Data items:
▶

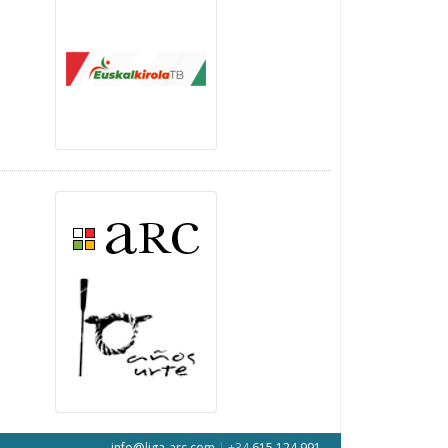
info@liga-arc.com
|
+34
615 124 991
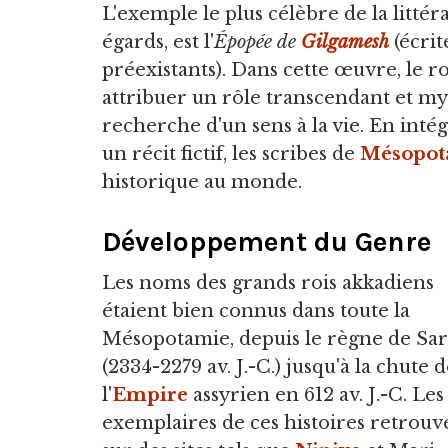
L'exemple le plus célèbre de la littér
égards, est l'
Épopée de
Gilgamesh
(écrit
préexistants). Dans cette œuvre, le ro
attribuer un rôle transcendant et my
recherche d'un sens à la vie. En int
un récit fictif, les scribes de
Mésopot
historique au monde.
Développement du Genre
Les noms des grands rois akkadiens
étaient bien connus dans toute la
Mésopotamie, depuis le règne de Sa
(2334-2279 av. J.-C.) jusqu'à la chute 
l'
Empire
assyrien en 612 av. J.-C. Les
exemplaires de ces histoires retrouv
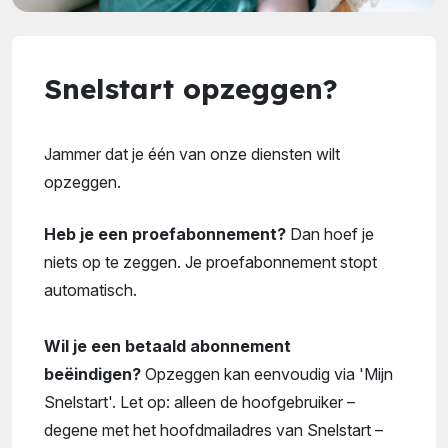
Snelstart opzeggen?
Jammer dat je één van onze diensten wilt
opzeggen.
Heb je een proefabonnement?
Dan hoef je
niets op te zeggen. Je proefabonnement stopt
automatisch.
Wil je een betaald abonnement
beëindigen?
Opzeggen kan eenvoudig via 'Mijn
Snelstart'. Let op: alleen de hoofgebruiker –
degene met het hoofdmailadres van Snelstart –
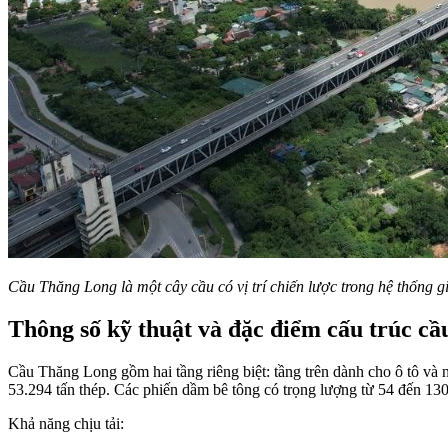
Cầu Thăng Long là một cây cầu có vị trí chiến lược trong hệ thống g
Thông số kỹ thuật và đặc điểm cấu trúc c
Cầu Thăng Long gồm hai tầng riêng biệt: tầng trên dành cho ô tô và 
53.294 tấn thép. Các phiến dầm bê tông có trọng lượng từ 54 đến 130
Khả năng chịu tải:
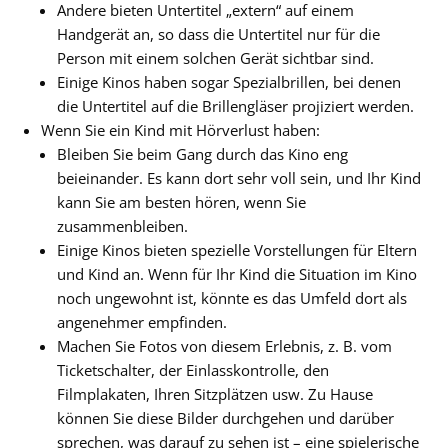
Andere bieten Untertitel „extern“ auf einem
Handgerät an, so dass die Untertitel nur für die
Person mit einem solchen Gerät sichtbar sind.
Einige Kinos haben sogar Spezialbrillen, bei denen
die Untertitel auf die Brillengläser projiziert werden.
Wenn Sie ein Kind mit Hörverlust haben:
Bleiben Sie beim Gang durch das Kino eng
beieinander. Es kann dort sehr voll sein, und Ihr Kind
kann Sie am besten hören, wenn Sie
zusammenbleiben.
Einige Kinos bieten spezielle Vorstellungen für Eltern
und Kind an. Wenn für Ihr Kind die Situation im Kino
noch ungewohnt ist, könnte es das Umfeld dort als
angenehmer empfinden.
Machen Sie Fotos von diesem Erlebnis, z. B. vom
Ticketschalter, der Einlasskontrolle, den
Filmplakaten, Ihren Sitzplätzen usw. Zu Hause
können Sie diese Bilder durchgehen und darüber
sprechen, was darauf zu sehen ist – eine spielerische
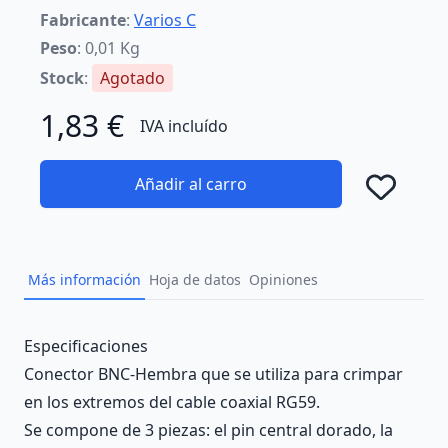
Fabricante
:
Varios C
Peso
: 0,01 Kg
Stock
:
Agotado
1,83 €
IVA incluído
Añadir al carro
Añad
Más información
Hoja de datos
Opiniones
Description
Especificaciones
Conector BNC-Hembra que se utiliza para crimpar
en los extremos del cable coaxial RG59.
Se compone de 3 piezas: el pin central dorado, la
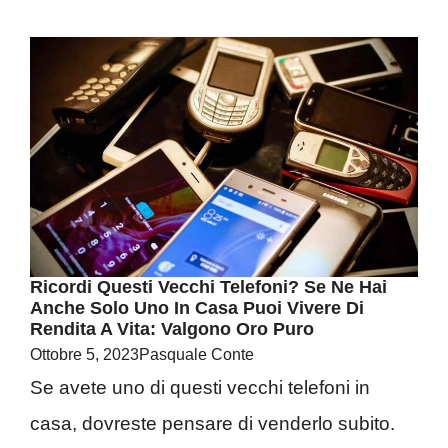
Ricordi Questi Vecchi Telefoni? Se Ne Hai
Anche Solo Uno In Casa Puoi Vivere Di
Rendita A Vita: Valgono Oro Puro
Ottobre 5, 2023
Pasquale Conte
Se avete uno di questi vecchi telefoni in
casa, dovreste pensare di venderlo subito.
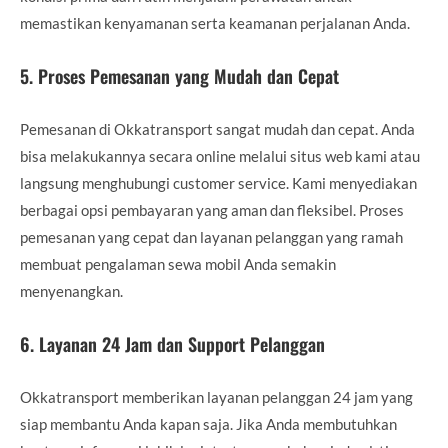
memastikan kenyamanan serta keamanan perjalanan Anda.
5.
Proses Pemesanan yang Mudah dan Cepat
Pemesanan di Okkatransport sangat mudah dan cepat. Anda
bisa melakukannya secara online melalui situs web kami atau
langsung menghubungi customer service. Kami menyediakan
berbagai opsi pembayaran yang aman dan fleksibel. Proses
pemesanan yang cepat dan layanan pelanggan yang ramah
membuat pengalaman sewa mobil Anda semakin
menyenangkan.
6.
Layanan 24 Jam dan Support Pelanggan
Okkatransport memberikan layanan pelanggan 24 jam yang
siap membantu Anda kapan saja. Jika Anda membutuhkan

◀

Action item
What should come back is an exact copy of the lines above from the line with "Mésopotamie, depuis le règne de Sa" to the line with "automatisch.", both included, minus the pictures.

Solution below
Mésopotamie, depuis le règne de Sa
(2334-2279 av. J.-C.) jusqu'à la chute 
l'
Empire
assyrien en 612 av. J.-C. Les
exemplaires de ces histoires retrouv
Snelstart opzeggen?
Jammer dat je één van onze diensten wilt
opzeggen.
Heb je een proefabonnement?
Dan hoef je
niets op te zeggen. Je proefabonnement stopt
automatisch.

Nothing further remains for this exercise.